A private clinic told the Guardian that the fee for an abortion is about 3,000 liras (£146), although prices increase with each passing week of pregnancy. This makes access to an abortion difficult for many women in a country where the minimum monthly wage is about £243 and only 30% of women of working age are in formal employment.

Many of the women who spoke to the Guardian said they had faced hostility, discrimination and abuse from healthcare workers while trying to access their right to a safe and legal abortion.

Ilknur, 28, is from Köycegiz, a small town on the Aegean coast.

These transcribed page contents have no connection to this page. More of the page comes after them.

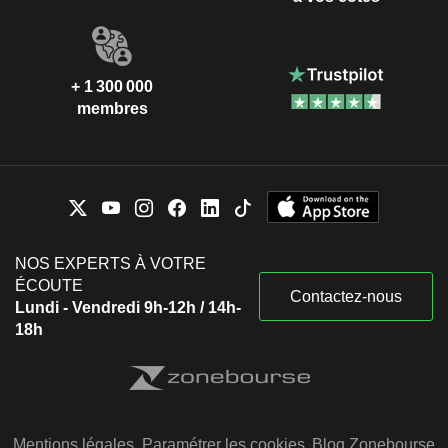
+ 1 300 000
membres
NOS EXPERTS À VOTRE
ÉCOUTE
Contactez-nous
Lundi - Vendredi 9h-12h / 14h-
18h
Mentions légales
Paramétrer les cookies
Blog Zonebourse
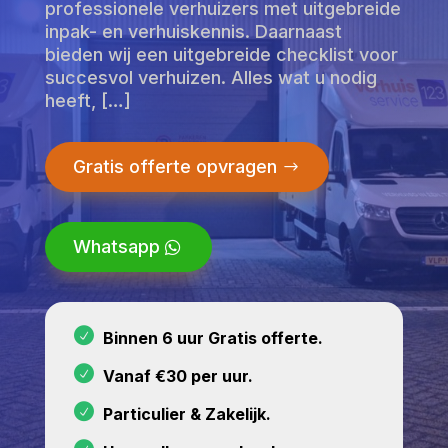
professionele verhuizers met uitgebreide
inpak- en verhuiskennis. Daarnaast
bieden wij een uitgebreide checklist voor
succesvol verhuizen. Alles wat u nodig
heeft, […]
Gratis offerte opvragen
Whatsapp
Binnen 6 uur Gratis offerte.
Vanaf €30 per uur.
Particulier & Zakelijk.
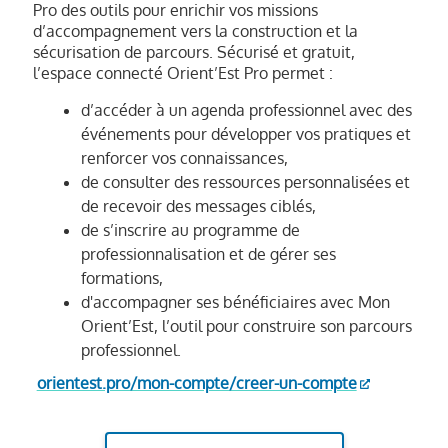
Pro des outils pour enrichir vos missions
d’accompagnement vers la construction et la
sécurisation de parcours. Sécurisé et gratuit,
l’espace connecté Orient’Est Pro permet :
d’accéder à un agenda professionnel avec des
événements pour développer vos pratiques et
renforcer vos connaissances,
de consulter des ressources personnalisées et
de recevoir des messages ciblés,
de s’inscrire au programme de
professionnalisation et de gérer ses
formations,
d'accompagner ses bénéficiaires avec Mon
Orient’Est, l’outil pour construire son parcours
professionnel.
orientest.pro/mon-compte/creer-un-compte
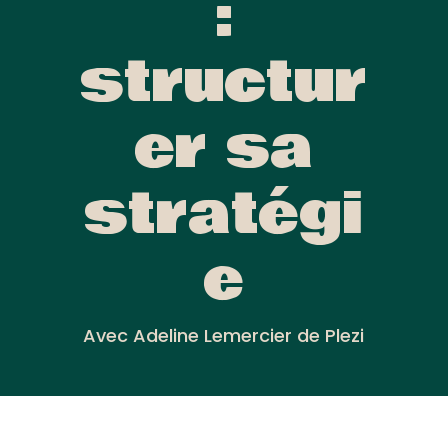
:
structur
er sa
stratégi
e
Avec Adeline Lemercier de Plezi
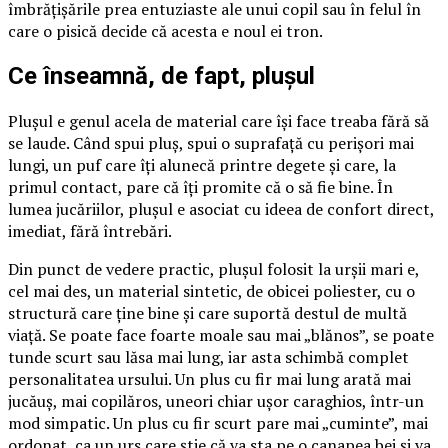
îmbrățișările prea entuziaste ale unui copil sau în felul în
care o pisică decide că acesta e noul ei tron.
Ce înseamnă, de fapt, plușul
Plușul e genul acela de material care își face treaba fără să
se laude. Când spui pluș, spui o suprafață cu perișori mai
lungi, un puf care îți alunecă printre degete și care, la
primul contact, pare că îți promite că o să fie bine. În
lumea jucăriilor, plușul e asociat cu ideea de confort direct,
imediat, fără întrebări.
Din punct de vedere practic, plușul folosit la urșii mari e,
cel mai des, un material sintetic, de obicei poliester, cu o
structură care ține bine și care suportă destul de multă
viață. Se poate face foarte moale sau mai „blănos”, se poate
tunde scurt sau lăsa mai lung, iar asta schimbă complet
personalitatea ursului. Un plus cu fir mai lung arată mai
jucăuș, mai copilăros, uneori chiar ușor caraghios, într-un
mod simpatic. Un plus cu fir scurt pare mai „cuminte”, mai
ordonat, ca un urs care știe că va sta pe o canapea bej și va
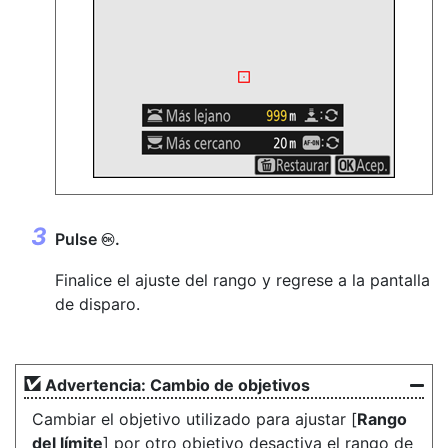
Pulse
.
J
Finalice el ajuste del rango y regrese a la pantalla
de disparo.
Advertencia: Cambio de objetivos
Cambiar el objetivo utilizado para ajustar [
Rango
del límite
] por otro objetivo desactiva el rango de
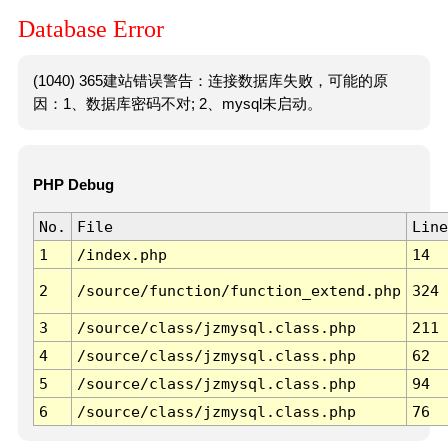
Database Error
(1040) 365建站错误警告：连接数据库失败，可能的原
因：1、数据库密码不对; 2、mysql未启动。
PHP Debug
No.
File
Line
1
/index.php
14
2
/source/function/function_extend.php
324
3
/source/class/jzmysql.class.php
211
4
/source/class/jzmysql.class.php
62
5
/source/class/jzmysql.class.php
94
6
/source/class/jzmysql.class.php
76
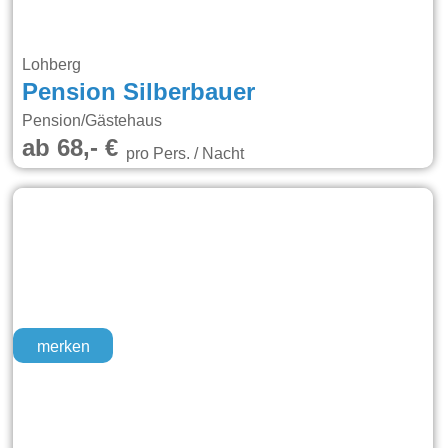
Lohberg
Pension Silberbauer
Pension/Gästehaus
ab 68,- €
pro Pers. / Nacht
merken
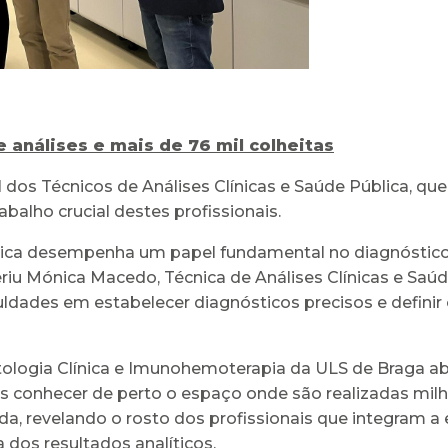
 análises e mais de 76 mil colheitas
 dos Técnicos de Análises Clínicas e Saúde Pública, qu
abalho crucial destes profissionais.
Pública desempenha um papel fundamental no diagnóst
eferiu Mónica Macedo, Técnica de Análises Clínicas e Sa
culdades em estabelecer diagnósticos precisos e defini
ologia Clínica e Imunohemoterapia da ULS de Braga ab
es conhecer de perto o espaço onde são realizadas milh
a, revelando o rosto dos profissionais que integram a
 dos resultados analíticos.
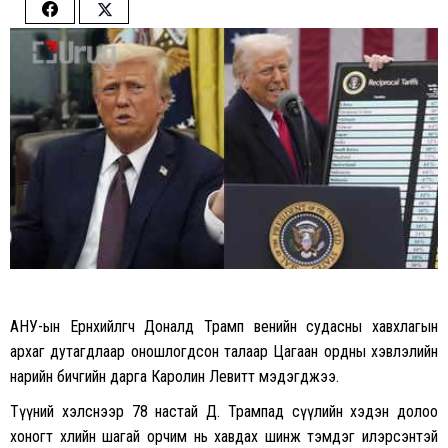
Share
Share
on
on
Facebook
Twitter
АНУ-ын Ерөнхийлөгч Доналд Трамп венийн судасны хавхлагын
архаг дутагдлаар оношлогдсон талаар Цагаан ордны хэвлэлийн
нарийн бичгийн дарга Каролин Левитт мэдэгджээ.
Түүний хэлснээр 78 настай Д. Трампад сүүлийн хэдэн долоо
хоногт хөлийн шагай орчим нь хавдах шинж тэмдэг илэрсэнтэй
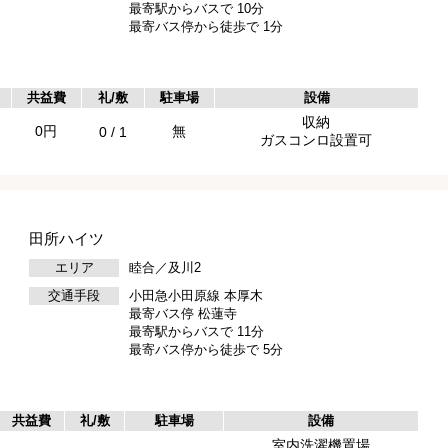
最寄駅からバスで 10分
最寄バス停から徒歩で 1分
共益費
礼/敷
駐車場
設備
収納
0円
無
0 / 1
ガスコンロ設置可
田所ハイツ
エリア
睦合／及川2
交通手段
小田急小田原線 本厚木
最寄バス停 松蓮寺
最寄駅からバスで 11分
最寄バス停から徒歩で 5分
共益費
礼/敷
駐車場
設備
室内洗濯機置場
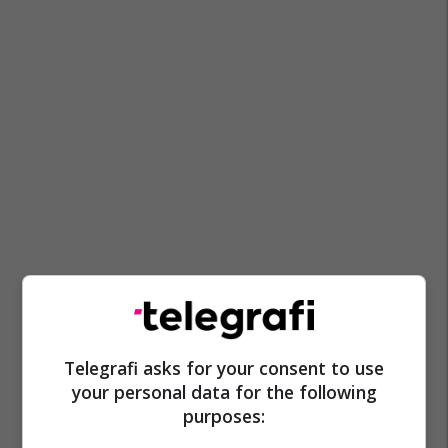
Telegrafi asks for your consent to use
your personal data for the following
purposes:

A year ago, she became pregnant and travelled to Istanbul to have an abortion. “Coming from a small town, I was afraid the doctor would know my parents, and they would find out,” she says.

Ilknur was five weeks’ pregnant, and with the help of two friends called more than 20 public hospitals in Istanbul. All refused her an abortion. “I began to get really scared because I just presumed it would be straightforward,” she says. “I even talked to hospitals in other cities near Istanbul but found nothing.”

Two weeks passed, and Ilknur started consulting private clinics. Using her savings, she paid 3,500 liras for the abortion. “All the time, I kept wondering about women in more conservative cities who don’t have this kind of money,” she says.

On her first visit to the clinic, the doctor was kind and courteous. “But when I went in for the abortion, the same doctor and the nurse started behaving very coldly,” she says.

Ilknur was given a local anaesthetic but a few minutes into the procedure she felt a strong pain in her stomach that made her move her legs. “The doctor said to me: ‘Open your legs, this is nothing. If you have been able to open your legs to get pregnant, now you can too’.”

Ilknur was stunned. “I just couldn’t look at him again. The nurse didn’t say a thing. I was so embarrassed.”

After the abortion, she didn’t return to the clinic for a check-up. She thought about filing a complaint but didn’t want her family to find out about her abortion.

Across Turkey, some healthcare workers – including Filiz – are now attempting to help women access their right to a safe abortion, drawing up lists of medical staff still willing to carry out free abortions.

Filiz says: “Several of us wrote up a list of doctors who agree to perform abortions, and we distributed it among grassroots organisations and feminist groups to help other women. But it is impossible to get this information to all of those who need it.”